4. Employees should be paid according to the requirements of their jobs i.e. highly skilled jobs are
paid more compensation than low skilled jobs.

5. To minimise the chances of favouritism.

6. To establish the job sequences and lines of production wherever they are applicable.

7. To increase the employees’ morale and motivation because a wage programme can be
explained and is based upon facts.

Characteristics:

1. Payment of wages is in accordance with the terms of contract between the employer and the
worker.

2. The wages are determined on the basis of time-rate system or piece-rate system.

3. Wages change with the change in the time spent by the labourer.

4. Wages create utility.

5. Wages may be paid weekly, fortnightly, hourly, or on monthly basis.

6. Wage is the reward paid to the workers for the services rendered by them.

7. Wages can be paid in cash or in kind.

8. All kinds of allowances are included in wages.

Incentive in simple terms is something that encourages a person or organization to do or achieve


something. It is something that incites or has a tendency to incite a determination. This is usually given
in cash or in kind.

Participative Management
Participative Management refers to as an open form of management where employees are actively
involved in organization’s decision making process. Participative Management can also be termed as
‘Industrial Democracy’, ‘Co-determination’, ‘Employee Involvement’ as well as ‘Participative Decision
Making’. Toyota is the best example. The company has been following suggestion schemes and
employee involvement procedures for over a decade now. The management receives almost 2,000,000
suggestions and ideas every year and around 95 percent of these are implemented by the company.
Who is not aware of Toyota’s success rate? Around five thousand improvements per year have made
Toyota one of the fastest growing organizations globally. The need is to develop and implement a
comprehensive company policy and everything works well.

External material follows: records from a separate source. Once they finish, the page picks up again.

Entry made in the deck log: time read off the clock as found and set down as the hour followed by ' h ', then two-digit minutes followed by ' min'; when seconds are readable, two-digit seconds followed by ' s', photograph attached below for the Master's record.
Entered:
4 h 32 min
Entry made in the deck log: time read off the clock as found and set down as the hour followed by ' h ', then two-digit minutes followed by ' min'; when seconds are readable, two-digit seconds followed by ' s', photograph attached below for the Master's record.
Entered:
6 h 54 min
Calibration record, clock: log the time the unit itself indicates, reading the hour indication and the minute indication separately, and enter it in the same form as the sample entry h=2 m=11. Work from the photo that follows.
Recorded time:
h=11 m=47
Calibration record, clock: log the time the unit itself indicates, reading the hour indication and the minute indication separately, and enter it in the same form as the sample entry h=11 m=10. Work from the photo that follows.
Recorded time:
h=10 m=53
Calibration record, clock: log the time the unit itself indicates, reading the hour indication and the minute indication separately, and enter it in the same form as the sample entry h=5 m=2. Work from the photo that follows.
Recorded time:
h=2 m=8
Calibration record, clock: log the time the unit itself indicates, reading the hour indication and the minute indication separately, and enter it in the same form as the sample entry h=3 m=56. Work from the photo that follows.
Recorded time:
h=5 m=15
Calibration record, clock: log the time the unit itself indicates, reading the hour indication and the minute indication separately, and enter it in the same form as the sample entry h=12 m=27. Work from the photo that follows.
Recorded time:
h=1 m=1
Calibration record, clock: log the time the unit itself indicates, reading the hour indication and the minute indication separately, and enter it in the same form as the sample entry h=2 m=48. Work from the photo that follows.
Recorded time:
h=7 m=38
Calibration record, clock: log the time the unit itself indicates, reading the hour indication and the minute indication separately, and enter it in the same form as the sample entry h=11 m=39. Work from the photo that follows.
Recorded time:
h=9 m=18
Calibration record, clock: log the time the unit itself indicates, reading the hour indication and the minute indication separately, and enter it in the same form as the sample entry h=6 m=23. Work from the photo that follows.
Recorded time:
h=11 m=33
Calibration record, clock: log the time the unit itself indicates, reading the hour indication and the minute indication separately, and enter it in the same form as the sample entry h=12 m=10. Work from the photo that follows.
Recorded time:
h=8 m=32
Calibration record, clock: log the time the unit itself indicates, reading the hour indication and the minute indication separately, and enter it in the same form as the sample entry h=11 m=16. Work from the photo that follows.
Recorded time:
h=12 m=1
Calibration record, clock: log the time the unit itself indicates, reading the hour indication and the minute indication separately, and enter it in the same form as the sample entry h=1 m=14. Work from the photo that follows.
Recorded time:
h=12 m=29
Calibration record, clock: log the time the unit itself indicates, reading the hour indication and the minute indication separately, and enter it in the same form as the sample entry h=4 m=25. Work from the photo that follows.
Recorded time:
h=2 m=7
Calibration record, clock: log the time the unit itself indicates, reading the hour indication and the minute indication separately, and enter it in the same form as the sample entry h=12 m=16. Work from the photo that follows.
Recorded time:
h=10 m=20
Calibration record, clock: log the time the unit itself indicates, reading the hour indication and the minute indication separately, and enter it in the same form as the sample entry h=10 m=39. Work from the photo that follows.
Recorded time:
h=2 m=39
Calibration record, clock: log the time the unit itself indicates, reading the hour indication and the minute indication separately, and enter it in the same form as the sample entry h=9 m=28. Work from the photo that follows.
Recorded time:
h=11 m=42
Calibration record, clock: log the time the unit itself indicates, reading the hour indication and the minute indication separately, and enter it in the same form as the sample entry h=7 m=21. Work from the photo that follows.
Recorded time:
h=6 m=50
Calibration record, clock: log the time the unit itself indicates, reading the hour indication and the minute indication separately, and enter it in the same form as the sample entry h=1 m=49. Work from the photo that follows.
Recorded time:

British Airways is another great example of participatory management. During economic downsizing,
employees’ suggestions helped them cut annual cost of their operations by 4.5 million pounds.

Employee welfare

Employee welfare means “the efforts to make life worth living for workmen.” According to Todd
“employee welfare means anything done for the comfort and improvement, intellectual or social, of the
employees over and above the wages paid which is not a necessity of the industry.”

Employee welfare is a comprehensive term including various services, facilities and amenities provided
to employees for their betterment. It generally includes those items of welfare that is provided by
statutory provisions or required by the customs of the industry or the expectations of employees from
the contract of service from the employers.

employee welfare agencies

5.1. Central government

The central government has made elaborate provisions for the health, safety and welfare under
Factories Act 1948, and Mines Act 1952. These acts provide for canteens, crèches, rest rooms, shelters
etc.

5.2. State government

Government in different states and Union Territories provide welfare facilities to workers. State
government prescribes rules for the welfare of the workers and ensures compliance with the provisions
under various labor laws.

5.3. Employers

Employers in India in general looked upon welfare work as fruitless and barren though some of them
indeed had done pioneering work.

5.4. Trade unions

In India, trade unions have done little for the welfare of workers. But few sound and strong unions have
been the pioneering in this respect. E.g. The Ahmedabad textiles labor association and the Mazdoor
Sabha, Kanpur.
5.5. Other agencies

Some philanthropic, charitable social service organizations like: – Seva Sadan society, Y.M.C.A. etc. are
contributing towards employee welfare.